START Supplied passage

Friday, November 22, 2013


Listen to an interview with Robin Poynor on NPR in which he discusses "Africa in Florida: Five Hundred Years of African Presence in the Sunshine State" in addition to the recent exhibition Kongo Across the Water (Harn Museum).

http://www.wuft.org/conner-calling/2013/11/01/friday-november-1st-robin-poynor/
Robin Poynor and Amanda Carlson at the African Studies Association Conference (Baltimore, MD) November 22, 2013.

Sunday, November 17, 2013

Welcome



We are pleased to announce the publication of Africa in Florida: Five Hundred Years of African Presence in the Sunshine State (University Press of Florida, 2014).  Poets, painters, art historians, anthropologists, literary scholars, historians, and specialists in comparative religion provide localized studies about the African diaspora in Florida.

END Supplied passage
START Recorded data

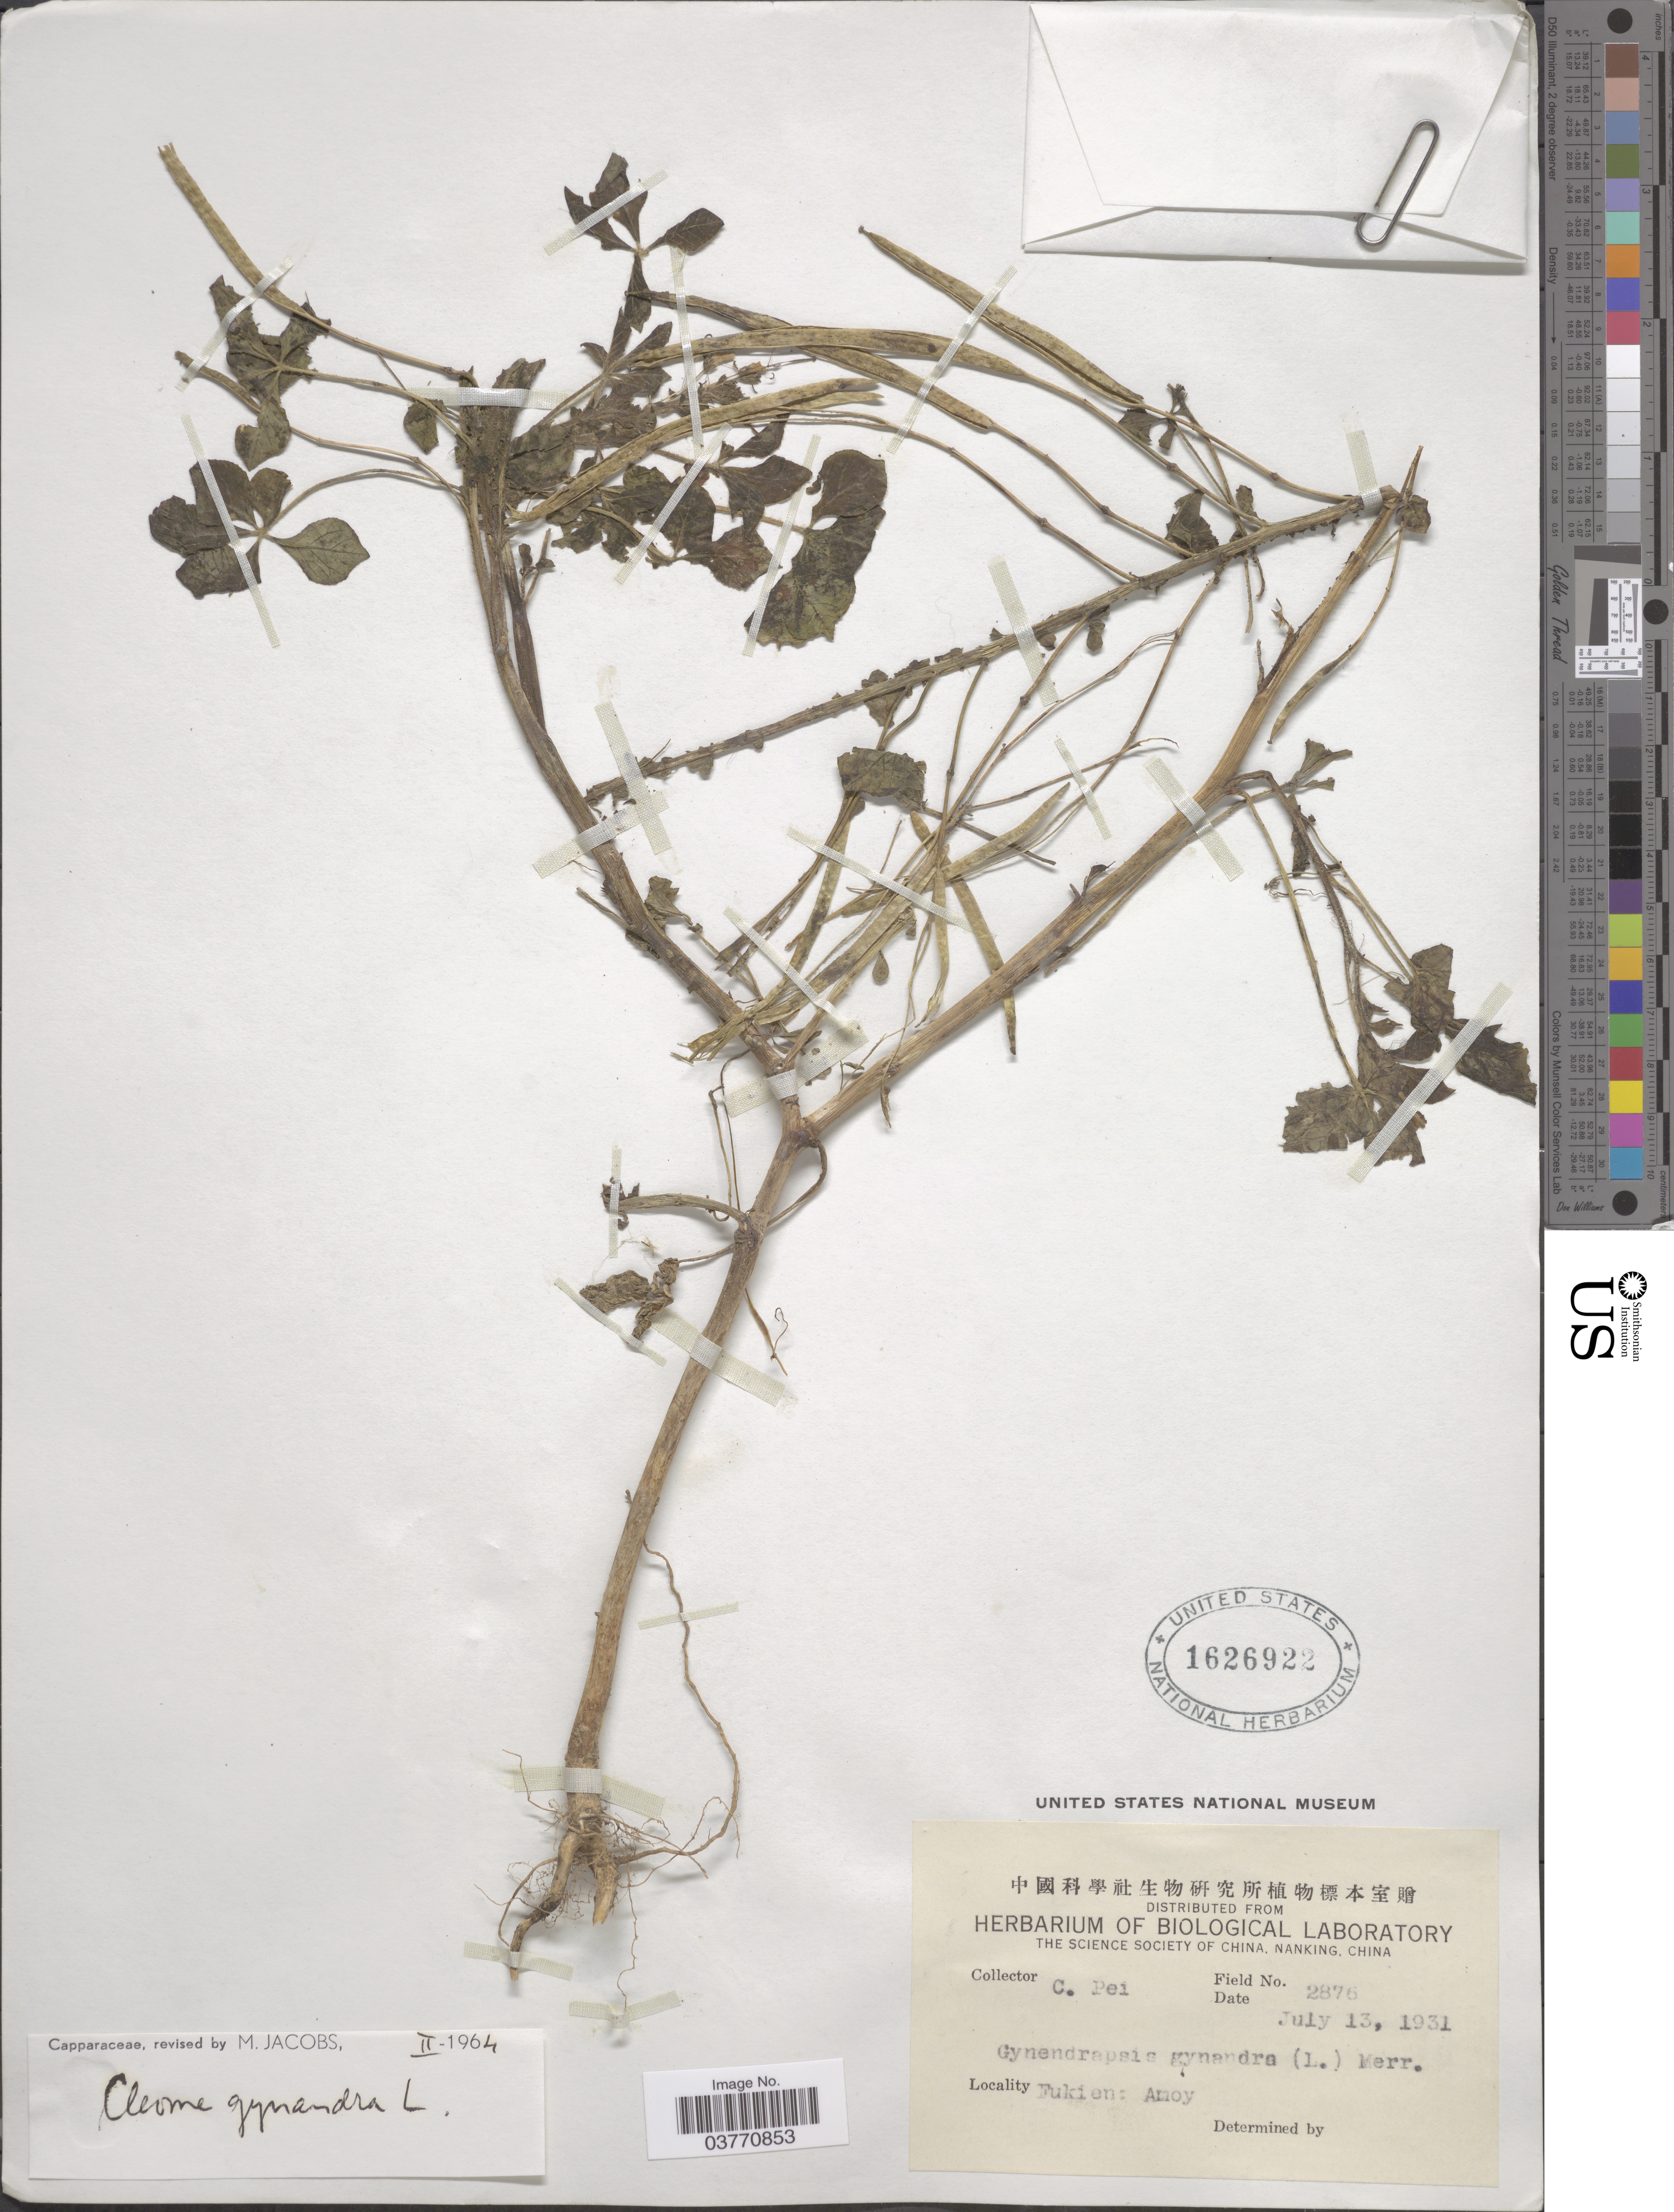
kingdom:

END Recorded data

• _List of tasks_:
#1 Print everything from "Friday, November 22, 2013" down to "November 22, 2013." in the Africa in Florida post, copying each word as it appears.
#2 Proceed with the Africa in Florida announcement, picking up right after its final sentence.

• _Answers provided_:
#1
Friday, November 22, 2013


Listen to an interview with Robin Poynor on NPR in which he discusses "Africa in Florida: Five Hundred Years of African Presence in the Sunshine State" in addition to the recent exhibition Kongo Across the Water (Harn Museum).

http://www.wuft.org/conner-calling/2013/11/01/friday-november-1st-robin-poynor/
Robin Poynor and Amanda Carlson at the African Studies Association Conference (Baltimore, MD) November 22, 2013.

#2
On April 2, 1513, the first Africans arrive in Florida near contemporary Melbourne Beach. Juan Gárrido and Juan González [Ponce] de León were free, African men from Spain who accompanied Juan Ponce de León onto the shores of what would become La Florida. We choose to look at this historical moment not as a voyage of exploration signaling the beginning of European colonization of what would become the continental United States but rather as the beginning of Black presence in Florida and by extension America. In response to the 500th anniversary (2013), this volume celebrates the ways in which Africans and people of African descent have shaped the history and visual culture of Florida. 


 


Africa in Florida: Five Hundred Years of African Presence in the Sunshine State
Edited by Amanda B. Carlson and Robin Poynor
University Press of Florida (02/04/2014)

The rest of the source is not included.